Су Хи как раз выкапывала глиняные горшки онгги с рисом и овощами, которые мы спрятали за домом, но тут выпрямилась и взглянула на дорогу. Увидев солдата, она очень серьезно посмотрела на меня, безмолвно призывая к осторожности.

— Задержи его, — велела она, а потом опустилась на колени и поспешно принялась засовывать онгги обратно в ямы, откуда их вынула.

Я вернулась в дом и стала смотреть из окна кухни на приближение змеи.
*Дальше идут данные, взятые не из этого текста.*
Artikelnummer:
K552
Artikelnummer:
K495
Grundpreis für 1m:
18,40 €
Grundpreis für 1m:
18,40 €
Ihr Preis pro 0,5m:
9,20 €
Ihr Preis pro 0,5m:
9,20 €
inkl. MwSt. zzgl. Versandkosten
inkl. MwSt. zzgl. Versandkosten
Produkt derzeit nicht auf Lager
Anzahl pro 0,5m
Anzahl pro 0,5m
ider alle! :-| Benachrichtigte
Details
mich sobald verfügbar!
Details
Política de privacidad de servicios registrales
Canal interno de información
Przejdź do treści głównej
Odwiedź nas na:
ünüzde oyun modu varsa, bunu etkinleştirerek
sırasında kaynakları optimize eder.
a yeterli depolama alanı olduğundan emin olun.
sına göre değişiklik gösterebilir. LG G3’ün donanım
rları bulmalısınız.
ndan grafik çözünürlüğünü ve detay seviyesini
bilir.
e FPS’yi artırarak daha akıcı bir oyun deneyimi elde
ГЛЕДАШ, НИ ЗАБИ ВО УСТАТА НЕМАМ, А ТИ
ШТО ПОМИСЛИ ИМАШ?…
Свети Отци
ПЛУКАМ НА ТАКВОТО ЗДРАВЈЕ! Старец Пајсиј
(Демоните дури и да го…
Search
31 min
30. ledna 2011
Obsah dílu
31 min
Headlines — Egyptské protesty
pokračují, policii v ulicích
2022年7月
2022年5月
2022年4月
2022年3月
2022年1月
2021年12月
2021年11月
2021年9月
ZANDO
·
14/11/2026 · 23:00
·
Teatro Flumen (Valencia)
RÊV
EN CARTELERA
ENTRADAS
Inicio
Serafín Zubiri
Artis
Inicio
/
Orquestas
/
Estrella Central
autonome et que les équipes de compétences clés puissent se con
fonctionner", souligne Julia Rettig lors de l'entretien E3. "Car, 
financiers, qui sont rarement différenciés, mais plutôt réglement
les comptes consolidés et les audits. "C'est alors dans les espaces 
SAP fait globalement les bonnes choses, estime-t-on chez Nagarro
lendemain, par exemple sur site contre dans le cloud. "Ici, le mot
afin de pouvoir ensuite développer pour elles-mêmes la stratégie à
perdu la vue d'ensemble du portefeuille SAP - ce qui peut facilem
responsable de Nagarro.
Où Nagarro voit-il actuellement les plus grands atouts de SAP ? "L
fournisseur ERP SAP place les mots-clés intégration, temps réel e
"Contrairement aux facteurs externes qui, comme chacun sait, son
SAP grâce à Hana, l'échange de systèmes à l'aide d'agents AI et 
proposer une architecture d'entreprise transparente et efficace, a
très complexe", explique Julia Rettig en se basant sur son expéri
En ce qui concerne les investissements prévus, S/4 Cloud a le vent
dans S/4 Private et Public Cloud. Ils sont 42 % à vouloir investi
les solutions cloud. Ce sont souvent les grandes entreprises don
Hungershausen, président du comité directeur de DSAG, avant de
Оставалась надежда, что солдат проедет дальше, к другому дому по этой дороге, но он остановился и прислонил мотоцикл к нашей хурме. Послеполуденный ветерок поймал хвост змеи и принялся играть с ним, вытягивая его, пока змея не исчезла и не остался только человек возле мотоцикла. Солдат снял перчатки и похлопал ими по бедру, так что в воздух поднялись облачка пыли. Потом он запустил руку в кожаную сумку, достал желтый конверт и подошел ко входу в дом.

— Эй! У меня предписание от военного командования! — крикнул он по-японски. — Выходите! Выходите!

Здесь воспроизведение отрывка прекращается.